Just tell me how much time I have to wait

One of the things that irritate me particularly is to go to an office and being asked to wait. What makes me a bit angry in those situations is that I just have to wait, but don’t know how much time. Should I take my laptop out of my bag and start working a bit? Can I make that important phone call now, or will they come just when I start talking? I think people do not like the uncertainty that much. And this is even truer when it comes to administrative stuff. We just want to know how it will be done and how much time we are going to lose.

So as a business owner what can you do? When your staff asks people to wait, let them tell the client how much time they have to wait. It’s that stupid. But this simple trick has an enormous effect.

In one of his TED talks, Rory Sutherland explains the value of this simple tip:

The single best thing the London Underground did in terms of improving passenger satisfaction per pound spent wasn’t faster, more frequent, later running trains, it was putting dot matrix display boards on the platform to tell you how long you were going to have to wait for your next train.

Telling people how much time they have to wait is one of the cheapest ways to improve customer satisfaction. And here we have a real large-scale case study.

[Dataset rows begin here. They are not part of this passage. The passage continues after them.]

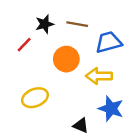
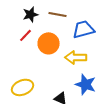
red line: (24, 45) -> (26, 35), moved
yellow ellipse: (35, 98) -> (22, 87), moved

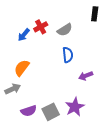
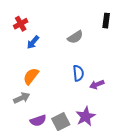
red cross: (41, 27) -> (21, 24), moved
blue semicircle: (68, 55) -> (78, 73), moved

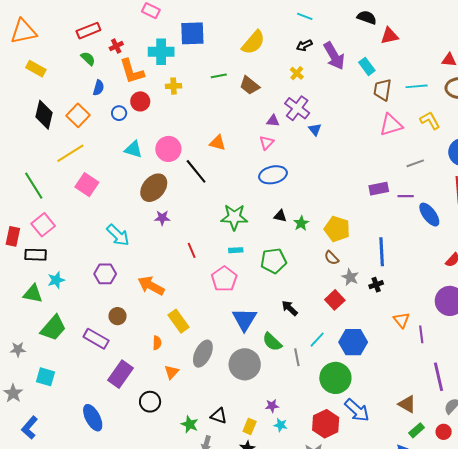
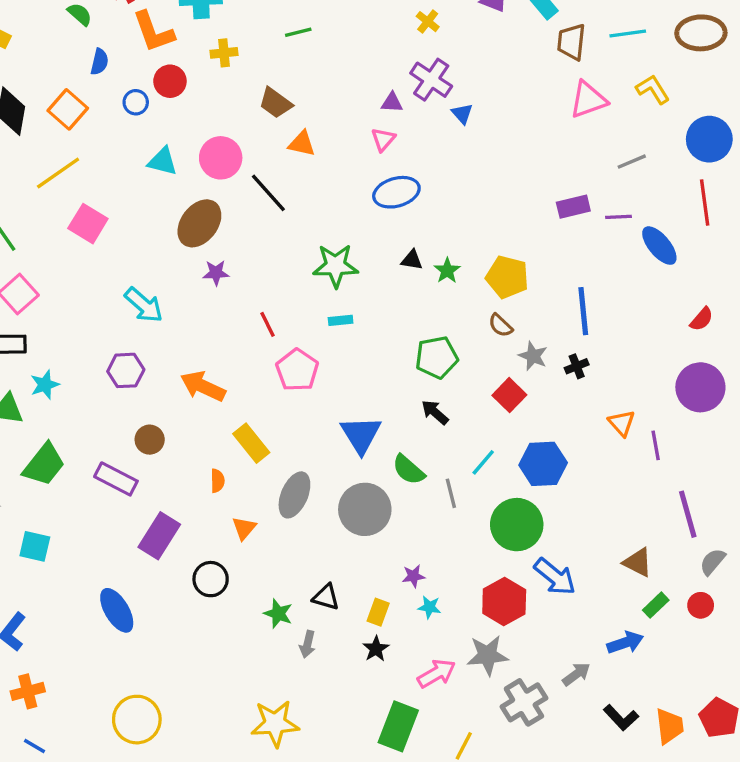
brown trapezoid: (250, 85) -> (276, 103), moved
green pentagon: (273, 261) -> (437, 357), moved
pink pentagon: (224, 279) -> (297, 370), moved

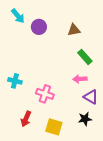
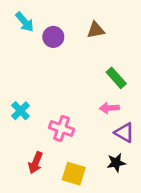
brown triangle: (74, 30) -> (96, 30), moved
cyan cross: (15, 81) -> (20, 111), turned 32

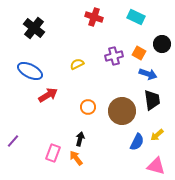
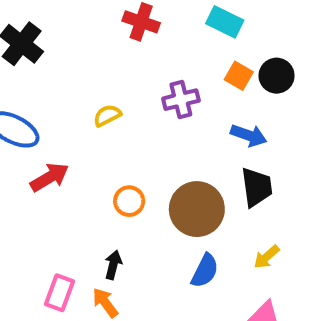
orange square: (139, 53) -> (239, 76), moved
blue semicircle: (137, 142) -> (205, 271), moved

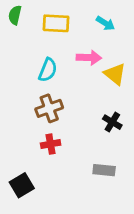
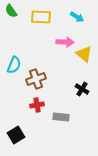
green semicircle: (15, 15) -> (11, 11), turned -48
cyan semicircle: (48, 70) -> (14, 65), moved
gray rectangle: (104, 170) -> (61, 117), moved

From simple to complex implementation

There are many ways of implementing this. You can just inform people when they enter and tell them how much time they have to wait. Like in Disneyland. Just put a sign saying: 20 minutes wait from here. If you have no queue, then let the receptionist tell each new visitor how much time he has to wait. If you have a bit of money, then do like the Swiss Post. Let people take a ticket and see when it’s their turn. If you do that, you have to be sure that people see clearly the screen showing the next number that will be served.

What we see here, is that the more you make it technological, the more problems you will have to solve. 

Just keep it super simple. Tell the average waiting time. But don’t forget to add a few extra minutes. You will make people happy when they see that you are faster than expected. As described in another article, you can manage frustration easily. Tell your customers to expect little from you. And then deliver more than what people expect.